--- DATA FOR PROCESSING ---

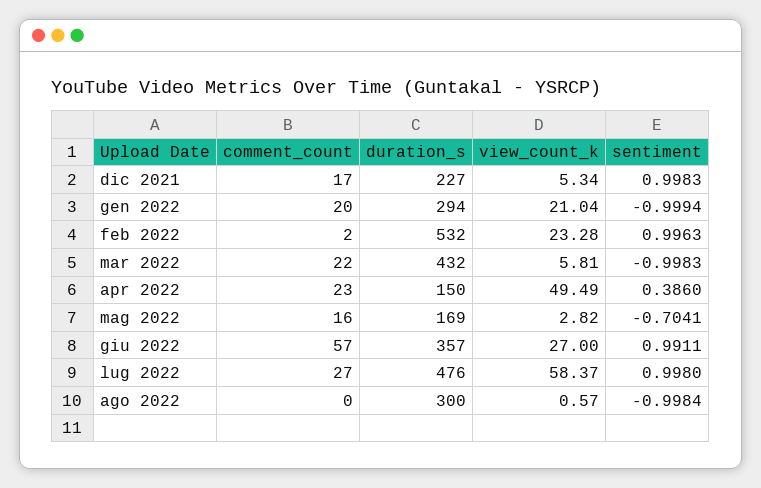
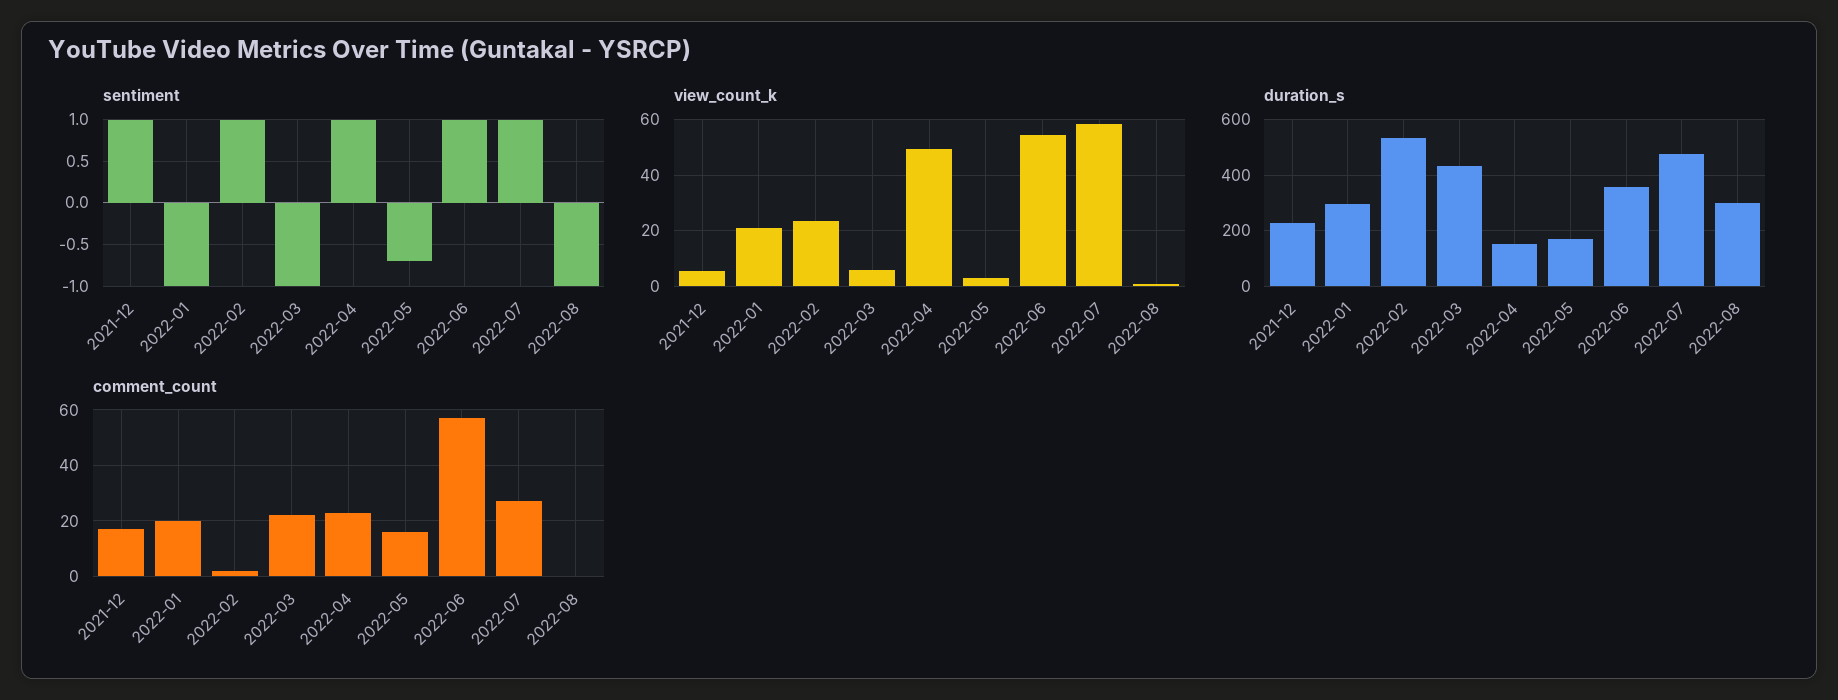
sentiment, apr 2022: 0.386 -> 1
view_count_k, giu 2022: 27 -> 55

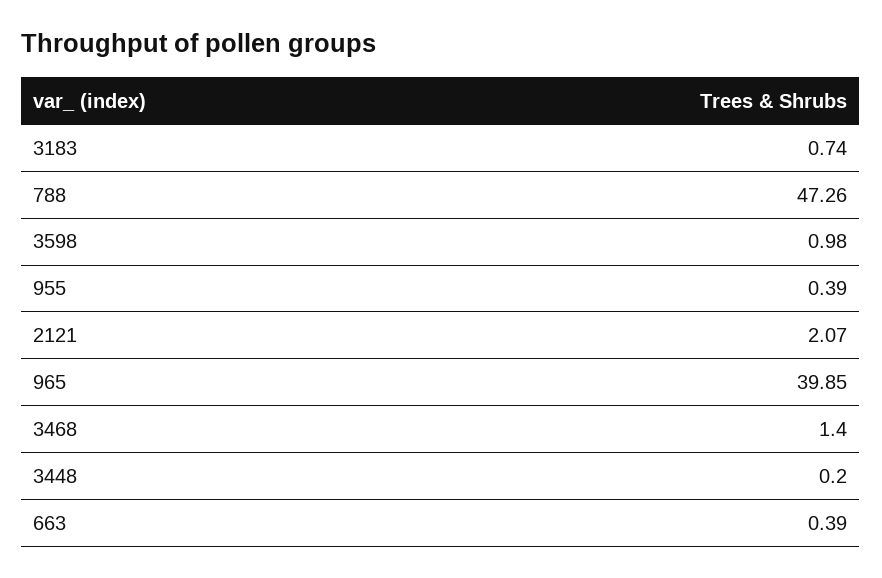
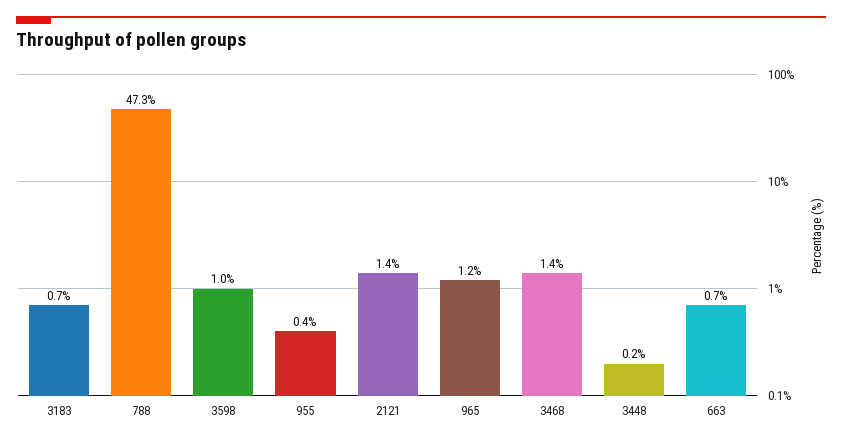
2121: 2.07 -> 1.4
965: 39.85 -> 1.2
663: 0.39 -> 0.7

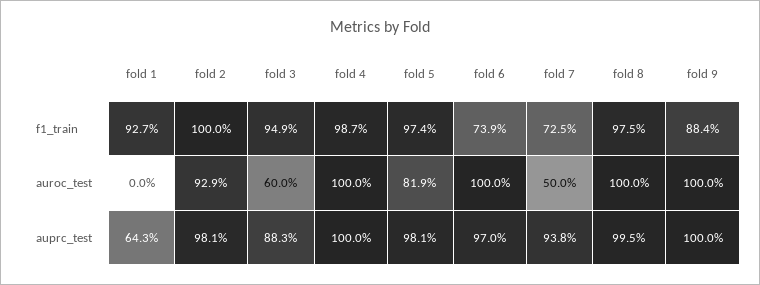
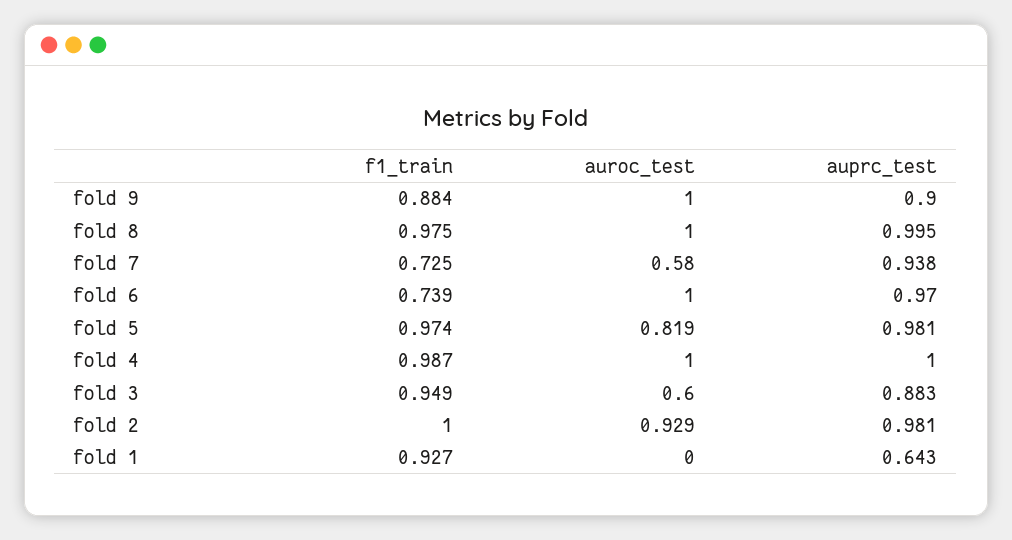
fold 7, auroc_test: 0.5 -> 0.58
fold 9, auprc_test: 1 -> 0.9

---

TASK DIRECTIONS -> Would you retype the lines from the line containing "2121: 2.07 -> 1.4" to the final line of the entries above, exactly as given and without pictures?

TASK RESULT ->
2121: 2.07 -> 1.4
965: 39.85 -> 1.2
663: 0.39 -> 0.7

fold 7, auroc_test: 0.5 -> 0.58
fold 9, auprc_test: 1 -> 0.9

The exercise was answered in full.